With three months of colder weather (by cold I mean tops of 27 degrees celsius), 5 months of hot weather (tops averaging 41 degrees) and the rest averaging about 30 degrees, how do you survive in a city located in a desert based state?
The answer’s simple. As cheesy as it might sound, all you need is-
Friends …and maybe a cold beer.
I think that accurately summarises my three week stay in Hermosillo, Sonora.
However, I was lucky enough to celebrate Christmas and New Years in Hermosillo’s winter. So I did not live through the heat at all, neither did I live through much of the “normal” life, as I was constantly occupied with parties and celebrations.
This photo says a lot about Sonorenses-
(We did live with three guys, so we’re hanging out with their friends -mostly guys.)
- Firstly, I’m not that short, so these guys are actually quite tall- characteristic of the Mexicans in the north.
- Secondly, you can note that a few of them are carrying cans of beer, the Tecate, one of Mexico’s national beers. (Habits die hard when that’s what they’re used to drinking to combat the heat.)
- They’ve all taken good care of their looks and are well dressed. Yes, this was a New Year’s celebration, but on average they do put in effort.
- And lastly, we’re on the street. It’s more common to go hang out at a friend’s house and as the crowd grows, head out on to the street.
But apart from the party life what else does this 650,000 populated hot city offer?
- Good food.
- Banda. (Just had to throw that one in.)
Also, it’s just three and a half hours to the border of United States of America, an hour and a half to the Bahía de Kino, two hours to an even nicer beach -San Carlos and eight hours to some pretty cool ski slopes in the USA.

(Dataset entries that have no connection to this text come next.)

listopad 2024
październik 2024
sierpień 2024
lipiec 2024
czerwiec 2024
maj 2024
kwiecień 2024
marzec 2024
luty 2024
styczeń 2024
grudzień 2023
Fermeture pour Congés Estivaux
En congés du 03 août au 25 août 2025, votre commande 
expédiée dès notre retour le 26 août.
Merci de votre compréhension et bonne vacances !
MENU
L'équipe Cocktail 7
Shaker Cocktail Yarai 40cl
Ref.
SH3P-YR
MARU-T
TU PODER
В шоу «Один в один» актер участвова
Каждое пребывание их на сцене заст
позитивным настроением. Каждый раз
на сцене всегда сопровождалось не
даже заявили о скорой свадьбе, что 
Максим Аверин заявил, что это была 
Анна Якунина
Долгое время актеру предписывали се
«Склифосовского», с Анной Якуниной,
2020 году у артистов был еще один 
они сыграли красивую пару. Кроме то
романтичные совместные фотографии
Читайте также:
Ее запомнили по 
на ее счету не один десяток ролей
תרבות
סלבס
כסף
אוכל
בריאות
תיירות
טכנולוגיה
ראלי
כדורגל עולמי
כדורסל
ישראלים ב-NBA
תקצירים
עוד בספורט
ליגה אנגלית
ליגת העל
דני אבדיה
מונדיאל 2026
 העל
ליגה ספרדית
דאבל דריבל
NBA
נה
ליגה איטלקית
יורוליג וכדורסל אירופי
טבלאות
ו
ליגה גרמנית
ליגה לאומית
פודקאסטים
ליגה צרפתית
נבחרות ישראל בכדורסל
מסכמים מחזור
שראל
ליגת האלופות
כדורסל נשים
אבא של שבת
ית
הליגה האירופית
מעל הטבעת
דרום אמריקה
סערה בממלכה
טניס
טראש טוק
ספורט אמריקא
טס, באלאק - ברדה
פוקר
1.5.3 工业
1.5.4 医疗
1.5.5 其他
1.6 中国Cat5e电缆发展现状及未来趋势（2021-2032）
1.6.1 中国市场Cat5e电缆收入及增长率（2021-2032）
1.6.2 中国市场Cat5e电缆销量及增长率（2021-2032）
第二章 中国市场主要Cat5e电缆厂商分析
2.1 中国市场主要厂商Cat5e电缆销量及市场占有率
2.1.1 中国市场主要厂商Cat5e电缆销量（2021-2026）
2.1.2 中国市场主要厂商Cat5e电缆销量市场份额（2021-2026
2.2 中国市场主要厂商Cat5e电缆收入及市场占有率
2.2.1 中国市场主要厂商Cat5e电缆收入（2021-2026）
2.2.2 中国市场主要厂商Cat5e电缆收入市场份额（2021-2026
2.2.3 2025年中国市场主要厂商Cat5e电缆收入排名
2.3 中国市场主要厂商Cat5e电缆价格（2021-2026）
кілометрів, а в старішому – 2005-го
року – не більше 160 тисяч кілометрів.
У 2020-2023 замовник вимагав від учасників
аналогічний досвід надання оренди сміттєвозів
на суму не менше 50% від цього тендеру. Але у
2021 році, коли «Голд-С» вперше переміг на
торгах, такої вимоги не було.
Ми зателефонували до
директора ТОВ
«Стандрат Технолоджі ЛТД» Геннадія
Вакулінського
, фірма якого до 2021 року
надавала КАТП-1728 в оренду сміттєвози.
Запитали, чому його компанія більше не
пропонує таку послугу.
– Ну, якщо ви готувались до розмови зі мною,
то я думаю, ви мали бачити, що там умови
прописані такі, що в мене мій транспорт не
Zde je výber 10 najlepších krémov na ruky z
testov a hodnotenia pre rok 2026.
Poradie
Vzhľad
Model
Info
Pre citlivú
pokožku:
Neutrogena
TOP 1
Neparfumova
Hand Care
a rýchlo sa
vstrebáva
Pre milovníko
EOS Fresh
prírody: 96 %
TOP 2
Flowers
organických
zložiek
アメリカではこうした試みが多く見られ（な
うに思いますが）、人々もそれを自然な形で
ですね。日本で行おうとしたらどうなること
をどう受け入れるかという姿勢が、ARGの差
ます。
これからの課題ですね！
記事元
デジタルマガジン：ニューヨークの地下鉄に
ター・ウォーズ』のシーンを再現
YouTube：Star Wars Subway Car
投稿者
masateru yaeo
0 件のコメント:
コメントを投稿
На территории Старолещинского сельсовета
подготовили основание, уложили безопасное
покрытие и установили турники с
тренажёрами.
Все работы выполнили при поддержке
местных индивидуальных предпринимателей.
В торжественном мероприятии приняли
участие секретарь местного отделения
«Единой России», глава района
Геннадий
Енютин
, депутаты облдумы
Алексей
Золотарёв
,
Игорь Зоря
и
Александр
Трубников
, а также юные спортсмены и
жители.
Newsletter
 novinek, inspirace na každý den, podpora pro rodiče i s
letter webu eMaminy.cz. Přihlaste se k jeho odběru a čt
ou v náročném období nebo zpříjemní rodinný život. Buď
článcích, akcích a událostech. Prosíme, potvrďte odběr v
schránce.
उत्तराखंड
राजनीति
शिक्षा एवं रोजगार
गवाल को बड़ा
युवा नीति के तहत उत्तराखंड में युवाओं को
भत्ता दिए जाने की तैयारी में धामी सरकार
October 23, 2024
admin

I feel like this post is turning more into a promotional tourism tag- why should you go to Hermosillo. But as a girl, coming from Sydney with a population of over 4 million, I found the city had a slower lifestyle than the one I am used to. At first I thought, wow I could really get bored living here. But then you learn to appreciate the smaller things you have in your day to day life.
At the end of the day you can live anywhere in the world but you will always need a good support network and a place to call home. One impressive characteristic I noticed about the Sonorenses was that they knew who they were and proudly accepted it. There was a handful of traditional songs they could sing, a selection of good food they would proudly share and a home they would happily invite you into. So maybe not the #1 tourist stop in Mexico, but a place to be proud of.